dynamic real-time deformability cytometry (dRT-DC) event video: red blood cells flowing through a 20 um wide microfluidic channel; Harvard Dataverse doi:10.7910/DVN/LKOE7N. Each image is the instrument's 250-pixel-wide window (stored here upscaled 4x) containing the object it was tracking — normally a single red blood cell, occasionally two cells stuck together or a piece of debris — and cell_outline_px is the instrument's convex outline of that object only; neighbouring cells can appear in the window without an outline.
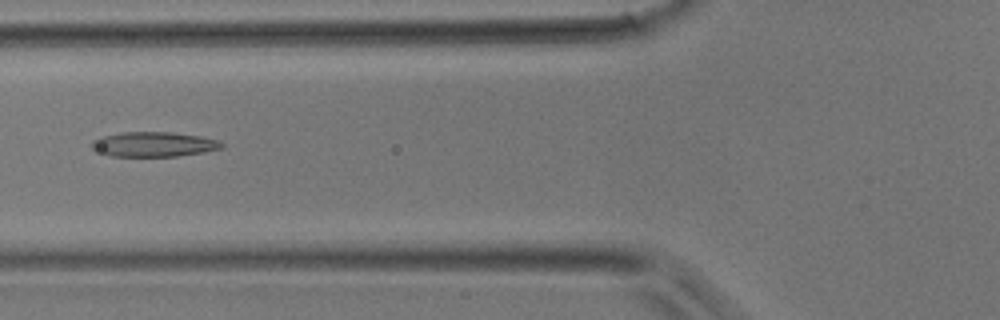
{"species": "common noctule bat (a hibernating species)", "species_latin": "Nyctalus noctula", "temperature_condition": "room temperature", "stored_images_in_passage": 4, "camera_frame_rate_fps": 3000, "um_per_image_px": 0.085, "animal": {"sex": "male", "body_mass_g": 17.9}, "frame": {"image": 1, "passage_image": 4, "time_ms": 3.667, "image_size_px": [1000, 320], "cell_outline_px": [[224, 148], [204, 152], [176, 156], [112, 156], [92, 148], [88, 144], [92, 140], [100, 136], [124, 132], [172, 132], [200, 136], [220, 140], [224, 144]], "centroid_in_image_um": [13.09, 12.26], "position_along_channel_um": 112.7, "area_um2": 18.9}}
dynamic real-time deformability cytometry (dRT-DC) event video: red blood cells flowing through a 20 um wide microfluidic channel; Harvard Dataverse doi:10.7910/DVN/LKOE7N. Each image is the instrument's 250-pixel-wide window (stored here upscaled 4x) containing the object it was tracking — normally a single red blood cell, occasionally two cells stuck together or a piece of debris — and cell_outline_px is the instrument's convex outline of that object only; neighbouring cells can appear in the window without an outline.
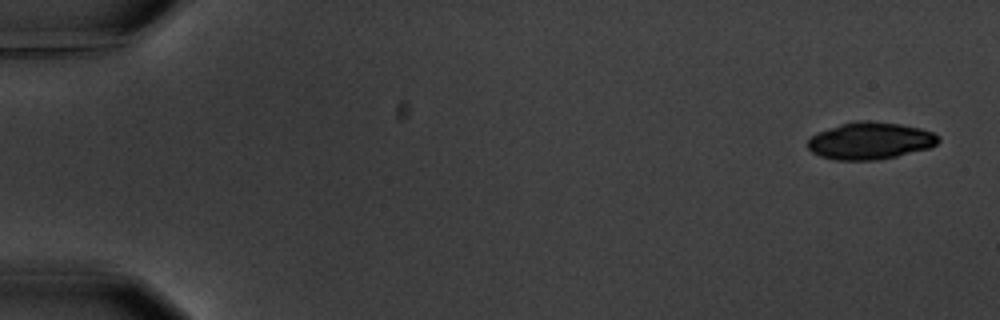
{"species": "common noctule bat (a hibernating species)", "species_latin": "Nyctalus noctula", "temperature_condition": "warm", "stored_images_in_passage": 6, "camera_frame_rate_fps": 3000, "um_per_image_px": 0.085, "animal": {"sex": "male", "body_mass_g": 20.1, "forearm_length_mm": 53.5}, "frame": {"image": 1, "passage_image": 1, "time_ms": 0.0, "image_size_px": [1000, 320], "cell_outline_px": [[940, 140], [936, 144], [928, 148], [896, 156], [876, 160], [836, 160], [820, 156], [812, 152], [808, 148], [808, 140], [816, 132], [840, 124], [860, 120], [872, 120], [900, 124], [920, 128], [932, 132], [940, 136]], "centroid_in_image_um": [73.95, 11.96], "position_along_channel_um": 11.0, "area_um2": 28.26}}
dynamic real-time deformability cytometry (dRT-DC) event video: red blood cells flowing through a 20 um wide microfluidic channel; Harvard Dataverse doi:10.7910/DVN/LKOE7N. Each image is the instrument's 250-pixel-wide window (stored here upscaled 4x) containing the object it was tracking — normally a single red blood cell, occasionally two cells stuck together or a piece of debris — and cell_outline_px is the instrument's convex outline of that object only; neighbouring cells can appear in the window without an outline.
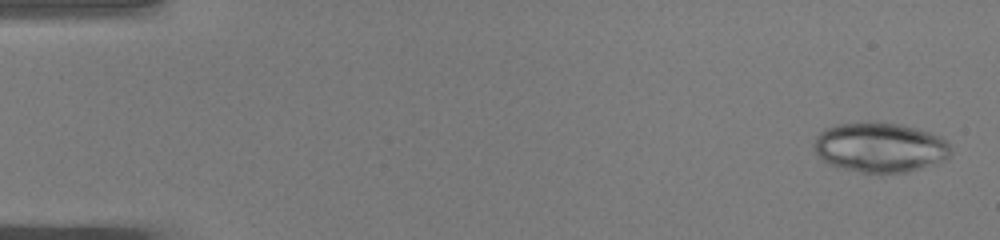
{"species": "common noctule bat (a hibernating species)", "species_latin": "Nyctalus noctula", "temperature_condition": "warm", "stored_images_in_passage": 49, "camera_frame_rate_fps": 3000, "um_per_image_px": 0.085, "animal": {"sex": "male", "body_mass_g": 19.0, "forearm_length_mm": 50.8}, "frame": {"image": 1, "passage_image": 2, "time_ms": 0.333, "image_size_px": [1000, 240], "cell_outline_px": [[952, 152], [944, 160], [936, 164], [908, 172], [880, 176], [860, 172], [828, 164], [816, 152], [812, 144], [816, 136], [824, 128], [836, 124], [900, 124], [932, 132], [948, 140]], "centroid_in_image_um": [74.84, 12.58], "position_along_channel_um": 10.2, "area_um2": 40.06}}
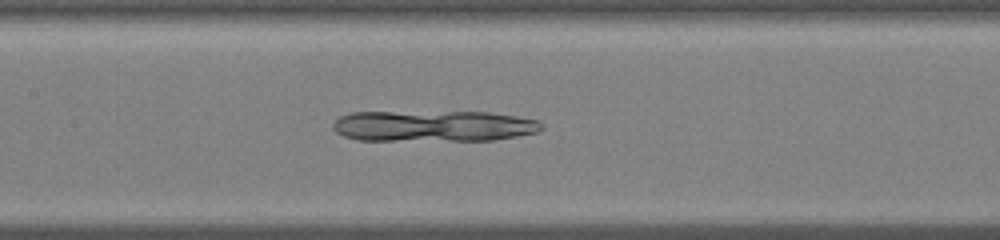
{"frame": {"image": 2, "passage_image": 24, "time_ms": 7.667, "image_size_px": [1000, 240], "cell_outline_px": [[544, 128], [536, 132], [516, 136], [492, 140], [356, 140], [344, 136], [336, 132], [332, 128], [332, 124], [340, 116], [352, 112], [488, 112], [540, 120], [544, 124]], "centroid_in_image_um": [36.84, 10.71], "position_along_channel_um": 170.6, "area_um2": 37.86}}
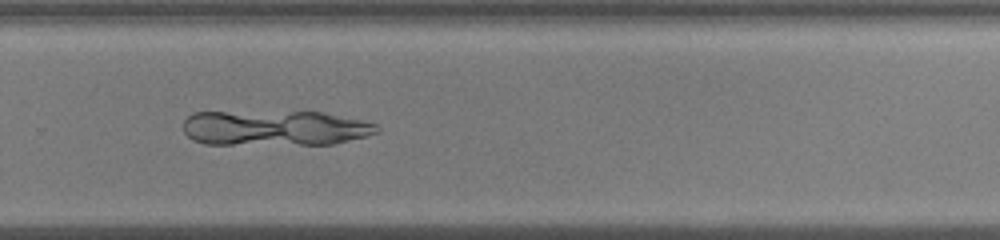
{"frame": {"image": 3, "passage_image": 34, "time_ms": 11.0, "image_size_px": [1000, 240], "cell_outline_px": [[380, 132], [332, 144], [204, 144], [192, 140], [184, 132], [184, 120], [192, 112], [320, 112], [360, 120], [376, 124], [380, 128]], "centroid_in_image_um": [23.32, 10.88], "position_along_channel_um": 306.5, "area_um2": 39.65}}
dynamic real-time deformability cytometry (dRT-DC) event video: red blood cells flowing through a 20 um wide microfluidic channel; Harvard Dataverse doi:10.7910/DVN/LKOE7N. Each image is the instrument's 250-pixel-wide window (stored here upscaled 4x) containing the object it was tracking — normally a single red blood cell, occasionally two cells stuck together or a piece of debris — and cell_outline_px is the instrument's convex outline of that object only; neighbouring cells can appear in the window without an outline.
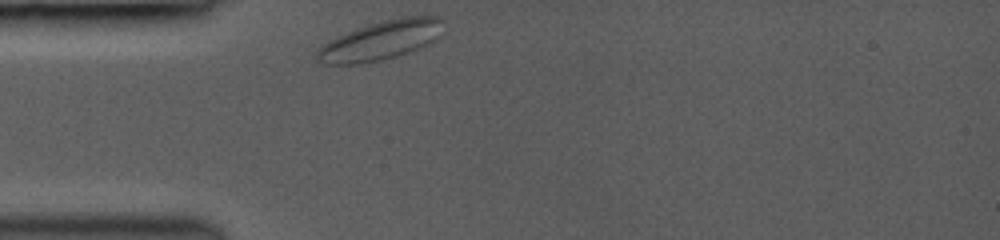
{"species": "common noctule bat (a hibernating species)", "species_latin": "Nyctalus noctula", "temperature_condition": "room temperature", "stored_images_in_passage": 5, "camera_frame_rate_fps": 3000, "um_per_image_px": 0.085, "animal": {"sex": "female", "body_mass_g": 19.0, "forearm_length_mm": 53.3}, "frame": {"image": 1, "passage_image": 1, "time_ms": 0.0, "image_size_px": [1000, 240], "cell_outline_px": [[444, 36], [432, 44], [396, 56], [380, 60], [360, 64], [324, 64], [316, 56], [316, 52], [320, 44], [328, 40], [356, 28], [384, 20], [404, 16], [440, 16], [444, 20]], "centroid_in_image_um": [32.46, 3.42], "position_along_channel_um": 52.5, "area_um2": 29.42}}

• WHAT IS EXPECTED
Write the entries above out in full, exactly, with no images.

• PROBLEM SOLUTION
dynamic real-time deformability cytometry (dRT-DC) event video: red blood cells flowing through a 20 um wide microfluidic channel; Harvard Dataverse doi:10.7910/DVN/LKOE7N. Each image is the instrument's 250-pixel-wide window (stored here upscaled 4x) containing the object it was tracking — normally a single red blood cell, occasionally two cells stuck together or a piece of debris — and cell_outline_px is the instrument's convex outline of that object only; neighbouring cells can appear in the window without an outline.
{"species": "common noctule bat (a hibernating species)", "species_latin": "Nyctalus noctula", "temperature_condition": "room temperature", "stored_images_in_passage": 4, "camera_frame_rate_fps": 3000, "um_per_image_px": 0.085, "animal": {"sex": "male", "body_mass_g": 17.9}, "frame": {"image": 1, "passage_image": 4, "time_ms": 3.667, "image_size_px": [1000, 320], "cell_outline_px": [[224, 148], [204, 152], [176, 156], [112, 156], [92, 148], [88, 144], [92, 140], [100, 136], [124, 132], [172, 132], [200, 136], [220, 140], [224, 144]], "centroid_in_image_um": [13.09, 12.26], "position_along_channel_um": 112.7, "area_um2": 18.9}}
dynamic real-time deformability cytometry (dRT-DC) event video: red blood cells flowing through a 20 um wide microfluidic channel; Harvard Dataverse doi:10.7910/DVN/LKOE7N. Each image is the instrument's 250-pixel-wide window (stored here upscaled 4x) containing the object it was tracking — normally a single red blood cell, occasionally two cells stuck together or a piece of debris — and cell_outline_px is the instrument's convex outline of that object only; neighbouring cells can appear in the window without an outline.
{"species": "common noctule bat (a hibernating species)", "species_latin": "Nyctalus noctula", "temperature_condition": "warm", "stored_images_in_passage": 6, "camera_frame_rate_fps": 3000, "um_per_image_px": 0.085, "animal": {"sex": "male", "body_mass_g": 20.1, "forearm_length_mm": 53.5}, "frame": {"image": 1, "passage_image": 1, "time_ms": 0.0, "image_size_px": [1000, 320], "cell_outline_px": [[940, 140], [936, 144], [928, 148], [896, 156], [876, 160], [836, 160], [820, 156], [812, 152], [808, 148], [808, 140], [816, 132], [840, 124], [860, 120], [872, 120], [900, 124], [920, 128], [932, 132], [940, 136]], "centroid_in_image_um": [73.95, 11.96], "position_along_channel_um": 11.0, "area_um2": 28.26}}
dynamic real-time deformability cytometry (dRT-DC) event video: red blood cells flowing through a 20 um wide microfluidic channel; Harvard Dataverse doi:10.7910/DVN/LKOE7N. Each image is the instrument's 250-pixel-wide window (stored here upscaled 4x) containing the object it was tracking — normally a single red blood cell, occasionally two cells stuck together or a piece of debris — and cell_outline_px is the instrument's convex outline of that object only; neighbouring cells can appear in the window without an outline.
{"species": "common noctule bat (a hibernating species)", "species_latin": "Nyctalus noctula", "temperature_condition": "warm", "stored_images_in_passage": 49, "camera_frame_rate_fps": 3000, "um_per_image_px": 0.085, "animal": {"sex": "male", "body_mass_g": 19.0, "forearm_length_mm": 50.8}, "frame": {"image": 1, "passage_image": 2, "time_ms": 0.333, "image_size_px": [1000, 240], "cell_outline_px": [[952, 152], [944, 160], [936, 164], [908, 172], [880, 176], [860, 172], [828, 164], [816, 152], [812, 144], [816, 136], [824, 128], [836, 124], [900, 124], [932, 132], [948, 140]], "centroid_in_image_um": [74.84, 12.58], "position_along_channel_um": 10.2, "area_um2": 40.06}}
{"frame": {"image": 2, "passage_image": 24, "time_ms": 7.667, "image_size_px": [1000, 240], "cell_outline_px": [[544, 128], [536, 132], [516, 136], [492, 140], [356, 140], [344, 136], [336, 132], [332, 128], [332, 124], [340, 116], [352, 112], [488, 112], [540, 120], [544, 124]], "centroid_in_image_um": [36.84, 10.71], "position_along_channel_um": 170.6, "area_um2": 37.86}}
{"frame": {"image": 3, "passage_image": 34, "time_ms": 11.0, "image_size_px": [1000, 240], "cell_outline_px": [[380, 132], [332, 144], [204, 144], [192, 140], [184, 132], [184, 120], [192, 112], [320, 112], [360, 120], [376, 124], [380, 128]], "centroid_in_image_um": [23.32, 10.88], "position_along_channel_um": 306.5, "area_um2": 39.65}}
dynamic real-time deformability cytometry (dRT-DC) event video: red blood cells flowing through a 20 um wide microfluidic channel; Harvard Dataverse doi:10.7910/DVN/LKOE7N. Each image is the instrument's 250-pixel-wide window (stored here upscaled 4x) containing the object it was tracking — normally a single red blood cell, occasionally two cells stuck together or a piece of debris — and cell_outline_px is the instrument's convex outline of that object only; neighbouring cells can appear in the window without an outline.
{"species": "common noctule bat (a hibernating species)", "species_latin": "Nyctalus noctula", "temperature_condition": "room temperature", "stored_images_in_passage": 5, "camera_frame_rate_fps": 3000, "um_per_image_px": 0.085, "animal": {"sex": "female", "body_mass_g": 19.0, "forearm_length_mm": 53.3}, "frame": {"image": 1, "passage_image": 1, "time_ms": 0.0, "image_size_px": [1000, 240], "cell_outline_px": [[444, 36], [432, 44], [396, 56], [380, 60], [360, 64], [324, 64], [316, 56], [316, 52], [320, 44], [328, 40], [356, 28], [384, 20], [404, 16], [440, 16], [444, 20]], "centroid_in_image_um": [32.46, 3.42], "position_along_channel_um": 52.5, "area_um2": 29.42}}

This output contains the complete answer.